Dataset items:
[BEGIN]
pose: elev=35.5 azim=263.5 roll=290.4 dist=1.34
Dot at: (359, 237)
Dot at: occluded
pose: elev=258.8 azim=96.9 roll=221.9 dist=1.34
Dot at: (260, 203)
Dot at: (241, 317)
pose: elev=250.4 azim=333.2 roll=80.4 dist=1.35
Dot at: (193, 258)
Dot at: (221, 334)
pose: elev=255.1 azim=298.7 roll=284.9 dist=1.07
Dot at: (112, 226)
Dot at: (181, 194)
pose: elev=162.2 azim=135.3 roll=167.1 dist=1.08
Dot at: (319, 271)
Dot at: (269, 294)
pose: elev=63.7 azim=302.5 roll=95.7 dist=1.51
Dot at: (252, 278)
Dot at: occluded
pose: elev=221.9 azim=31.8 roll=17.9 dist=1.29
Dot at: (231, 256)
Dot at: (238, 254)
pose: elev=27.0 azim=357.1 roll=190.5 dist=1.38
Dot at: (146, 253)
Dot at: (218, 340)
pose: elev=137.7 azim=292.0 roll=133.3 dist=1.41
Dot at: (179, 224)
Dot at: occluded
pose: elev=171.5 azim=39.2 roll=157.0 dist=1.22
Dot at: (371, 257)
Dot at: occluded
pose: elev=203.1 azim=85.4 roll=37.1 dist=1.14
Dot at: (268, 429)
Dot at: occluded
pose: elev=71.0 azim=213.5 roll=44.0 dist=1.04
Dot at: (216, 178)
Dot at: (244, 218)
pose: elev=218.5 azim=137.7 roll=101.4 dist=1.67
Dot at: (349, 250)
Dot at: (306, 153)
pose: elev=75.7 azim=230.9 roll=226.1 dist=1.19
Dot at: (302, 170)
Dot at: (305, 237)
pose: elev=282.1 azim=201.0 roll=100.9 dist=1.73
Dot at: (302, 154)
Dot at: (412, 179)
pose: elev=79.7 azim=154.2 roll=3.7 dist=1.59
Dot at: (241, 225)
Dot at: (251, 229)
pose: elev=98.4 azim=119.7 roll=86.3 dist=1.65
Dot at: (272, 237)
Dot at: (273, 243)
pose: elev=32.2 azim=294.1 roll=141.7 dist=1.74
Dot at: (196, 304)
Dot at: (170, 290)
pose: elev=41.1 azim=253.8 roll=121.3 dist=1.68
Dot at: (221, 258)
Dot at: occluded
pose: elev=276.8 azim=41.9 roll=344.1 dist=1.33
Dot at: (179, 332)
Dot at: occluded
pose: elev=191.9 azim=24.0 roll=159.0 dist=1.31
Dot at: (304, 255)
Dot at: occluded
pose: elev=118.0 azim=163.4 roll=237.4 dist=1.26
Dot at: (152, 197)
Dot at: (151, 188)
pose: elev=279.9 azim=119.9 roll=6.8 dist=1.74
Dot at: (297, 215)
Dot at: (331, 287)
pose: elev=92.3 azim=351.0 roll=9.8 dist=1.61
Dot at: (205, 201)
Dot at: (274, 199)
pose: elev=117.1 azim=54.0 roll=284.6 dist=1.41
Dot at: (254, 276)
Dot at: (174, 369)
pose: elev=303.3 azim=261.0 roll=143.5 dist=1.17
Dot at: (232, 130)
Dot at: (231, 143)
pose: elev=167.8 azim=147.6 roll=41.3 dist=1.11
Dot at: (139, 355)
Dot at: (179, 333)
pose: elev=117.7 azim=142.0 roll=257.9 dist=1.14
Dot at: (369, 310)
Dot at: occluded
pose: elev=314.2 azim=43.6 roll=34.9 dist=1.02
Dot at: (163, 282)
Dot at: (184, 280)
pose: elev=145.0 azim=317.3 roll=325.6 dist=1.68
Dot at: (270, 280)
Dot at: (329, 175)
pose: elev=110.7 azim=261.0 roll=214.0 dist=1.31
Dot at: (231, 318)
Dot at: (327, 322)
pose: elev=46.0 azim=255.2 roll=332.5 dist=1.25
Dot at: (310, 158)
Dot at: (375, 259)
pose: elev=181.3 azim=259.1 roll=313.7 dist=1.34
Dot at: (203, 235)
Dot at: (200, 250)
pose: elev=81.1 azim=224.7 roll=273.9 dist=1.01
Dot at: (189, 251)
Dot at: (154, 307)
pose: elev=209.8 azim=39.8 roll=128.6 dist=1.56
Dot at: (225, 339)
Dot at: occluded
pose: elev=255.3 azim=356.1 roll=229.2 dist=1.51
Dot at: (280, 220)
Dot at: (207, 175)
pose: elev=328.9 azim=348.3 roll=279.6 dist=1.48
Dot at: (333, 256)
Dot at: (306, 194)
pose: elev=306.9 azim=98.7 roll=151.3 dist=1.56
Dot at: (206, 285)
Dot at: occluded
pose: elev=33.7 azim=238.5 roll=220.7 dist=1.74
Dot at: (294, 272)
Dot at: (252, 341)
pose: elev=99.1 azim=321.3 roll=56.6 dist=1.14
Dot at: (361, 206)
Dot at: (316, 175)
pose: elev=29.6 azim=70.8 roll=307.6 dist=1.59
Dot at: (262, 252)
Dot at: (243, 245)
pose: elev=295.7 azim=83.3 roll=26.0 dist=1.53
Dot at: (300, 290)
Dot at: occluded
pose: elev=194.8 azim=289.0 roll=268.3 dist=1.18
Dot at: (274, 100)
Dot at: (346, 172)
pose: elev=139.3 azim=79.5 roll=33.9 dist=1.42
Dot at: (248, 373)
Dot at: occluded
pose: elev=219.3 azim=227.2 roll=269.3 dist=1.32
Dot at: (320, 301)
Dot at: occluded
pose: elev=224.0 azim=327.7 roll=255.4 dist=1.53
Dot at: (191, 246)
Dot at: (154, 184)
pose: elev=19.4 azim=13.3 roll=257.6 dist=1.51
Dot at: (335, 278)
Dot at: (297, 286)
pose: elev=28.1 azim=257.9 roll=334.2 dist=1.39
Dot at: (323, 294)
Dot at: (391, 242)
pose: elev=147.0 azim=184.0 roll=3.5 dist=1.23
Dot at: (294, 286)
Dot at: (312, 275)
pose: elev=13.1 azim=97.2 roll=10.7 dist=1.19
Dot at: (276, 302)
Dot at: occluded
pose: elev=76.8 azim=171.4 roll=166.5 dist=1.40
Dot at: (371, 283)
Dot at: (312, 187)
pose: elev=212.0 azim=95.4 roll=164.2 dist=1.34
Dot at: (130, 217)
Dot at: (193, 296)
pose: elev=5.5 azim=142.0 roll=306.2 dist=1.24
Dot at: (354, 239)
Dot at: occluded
[END]
DIRECTION :: Print every record above, line for line and without any changes.

ANSWER TO THIS EXERCISE ::
pose: elev=35.5 azim=263.5 roll=290.4 dist=1.34
Dot at: (359, 237)
Dot at: occluded
pose: elev=258.8 azim=96.9 roll=221.9 dist=1.34
Dot at: (260, 203)
Dot at: (241, 317)
pose: elev=250.4 azim=333.2 roll=80.4 dist=1.35
Dot at: (193, 258)
Dot at: (221, 334)
pose: elev=255.1 azim=298.7 roll=284.9 dist=1.07
Dot at: (112, 226)
Dot at: (181, 194)
pose: elev=162.2 azim=135.3 roll=167.1 dist=1.08
Dot at: (319, 271)
Dot at: (269, 294)
pose: elev=63.7 azim=302.5 roll=95.7 dist=1.51
Dot at: (252, 278)
Dot at: occluded
pose: elev=221.9 azim=31.8 roll=17.9 dist=1.29
Dot at: (231, 256)
Dot at: (238, 254)
pose: elev=27.0 azim=357.1 roll=190.5 dist=1.38
Dot at: (146, 253)
Dot at: (218, 340)
pose: elev=137.7 azim=292.0 roll=133.3 dist=1.41
Dot at: (179, 224)
Dot at: occluded
pose: elev=171.5 azim=39.2 roll=157.0 dist=1.22
Dot at: (371, 257)
Dot at: occluded
pose: elev=203.1 azim=85.4 roll=37.1 dist=1.14
Dot at: (268, 429)
Dot at: occluded
pose: elev=71.0 azim=213.5 roll=44.0 dist=1.04
Dot at: (216, 178)
Dot at: (244, 218)
pose: elev=218.5 azim=137.7 roll=101.4 dist=1.67
Dot at: (349, 250)
Dot at: (306, 153)
pose: elev=75.7 azim=230.9 roll=226.1 dist=1.19
Dot at: (302, 170)
Dot at: (305, 237)
pose: elev=282.1 azim=201.0 roll=100.9 dist=1.73
Dot at: (302, 154)
Dot at: (412, 179)
pose: elev=79.7 azim=154.2 roll=3.7 dist=1.59
Dot at: (241, 225)
Dot at: (251, 229)
pose: elev=98.4 azim=119.7 roll=86.3 dist=1.65
Dot at: (272, 237)
Dot at: (273, 243)
pose: elev=32.2 azim=294.1 roll=141.7 dist=1.74
Dot at: (196, 304)
Dot at: (170, 290)
pose: elev=41.1 azim=253.8 roll=121.3 dist=1.68
Dot at: (221, 258)
Dot at: occluded
pose: elev=276.8 azim=41.9 roll=344.1 dist=1.33
Dot at: (179, 332)
Dot at: occluded
pose: elev=191.9 azim=24.0 roll=159.0 dist=1.31
Dot at: (304, 255)
Dot at: occluded
pose: elev=118.0 azim=163.4 roll=237.4 dist=1.26
Dot at: (152, 197)
Dot at: (151, 188)
pose: elev=279.9 azim=119.9 roll=6.8 dist=1.74
Dot at: (297, 215)
Dot at: (331, 287)
pose: elev=92.3 azim=351.0 roll=9.8 dist=1.61
Dot at: (205, 201)
Dot at: (274, 199)
pose: elev=117.1 azim=54.0 roll=284.6 dist=1.41
Dot at: (254, 276)
Dot at: (174, 369)
pose: elev=303.3 azim=261.0 roll=143.5 dist=1.17
Dot at: (232, 130)
Dot at: (231, 143)
pose: elev=167.8 azim=147.6 roll=41.3 dist=1.11
Dot at: (139, 355)
Dot at: (179, 333)
pose: elev=117.7 azim=142.0 roll=257.9 dist=1.14
Dot at: (369, 310)
Dot at: occluded
pose: elev=314.2 azim=43.6 roll=34.9 dist=1.02
Dot at: (163, 282)
Dot at: (184, 280)
pose: elev=145.0 azim=317.3 roll=325.6 dist=1.68
Dot at: (270, 280)
Dot at: (329, 175)
pose: elev=110.7 azim=261.0 roll=214.0 dist=1.31
Dot at: (231, 318)
Dot at: (327, 322)
pose: elev=46.0 azim=255.2 roll=332.5 dist=1.25
Dot at: (310, 158)
Dot at: (375, 259)
pose: elev=181.3 azim=259.1 roll=313.7 dist=1.34
Dot at: (203, 235)
Dot at: (200, 250)
pose: elev=81.1 azim=224.7 roll=273.9 dist=1.01
Dot at: (189, 251)
Dot at: (154, 307)
pose: elev=209.8 azim=39.8 roll=128.6 dist=1.56
Dot at: (225, 339)
Dot at: occluded
pose: elev=255.3 azim=356.1 roll=229.2 dist=1.51
Dot at: (280, 220)
Dot at: (207, 175)
pose: elev=328.9 azim=348.3 roll=279.6 dist=1.48
Dot at: (333, 256)
Dot at: (306, 194)
pose: elev=306.9 azim=98.7 roll=151.3 dist=1.56
Dot at: (206, 285)
Dot at: occluded
pose: elev=33.7 azim=238.5 roll=220.7 dist=1.74
Dot at: (294, 272)
Dot at: (252, 341)
pose: elev=99.1 azim=321.3 roll=56.6 dist=1.14
Dot at: (361, 206)
Dot at: (316, 175)
pose: elev=29.6 azim=70.8 roll=307.6 dist=1.59
Dot at: (262, 252)
Dot at: (243, 245)
pose: elev=295.7 azim=83.3 roll=26.0 dist=1.53
Dot at: (300, 290)
Dot at: occluded
pose: elev=194.8 azim=289.0 roll=268.3 dist=1.18
Dot at: (274, 100)
Dot at: (346, 172)
pose: elev=139.3 azim=79.5 roll=33.9 dist=1.42
Dot at: (248, 373)
Dot at: occluded
pose: elev=219.3 azim=227.2 roll=269.3 dist=1.32
Dot at: (320, 301)
Dot at: occluded
pose: elev=224.0 azim=327.7 roll=255.4 dist=1.53
Dot at: (191, 246)
Dot at: (154, 184)
pose: elev=19.4 azim=13.3 roll=257.6 dist=1.51
Dot at: (335, 278)
Dot at: (297, 286)
pose: elev=28.1 azim=257.9 roll=334.2 dist=1.39
Dot at: (323, 294)
Dot at: (391, 242)
pose: elev=147.0 azim=184.0 roll=3.5 dist=1.23
Dot at: (294, 286)
Dot at: (312, 275)
pose: elev=13.1 azim=97.2 roll=10.7 dist=1.19
Dot at: (276, 302)
Dot at: occluded
pose: elev=76.8 azim=171.4 roll=166.5 dist=1.40
Dot at: (371, 283)
Dot at: (312, 187)
pose: elev=212.0 azim=95.4 roll=164.2 dist=1.34
Dot at: (130, 217)
Dot at: (193, 296)
pose: elev=5.5 azim=142.0 roll=306.2 dist=1.24
Dot at: (354, 239)
Dot at: occluded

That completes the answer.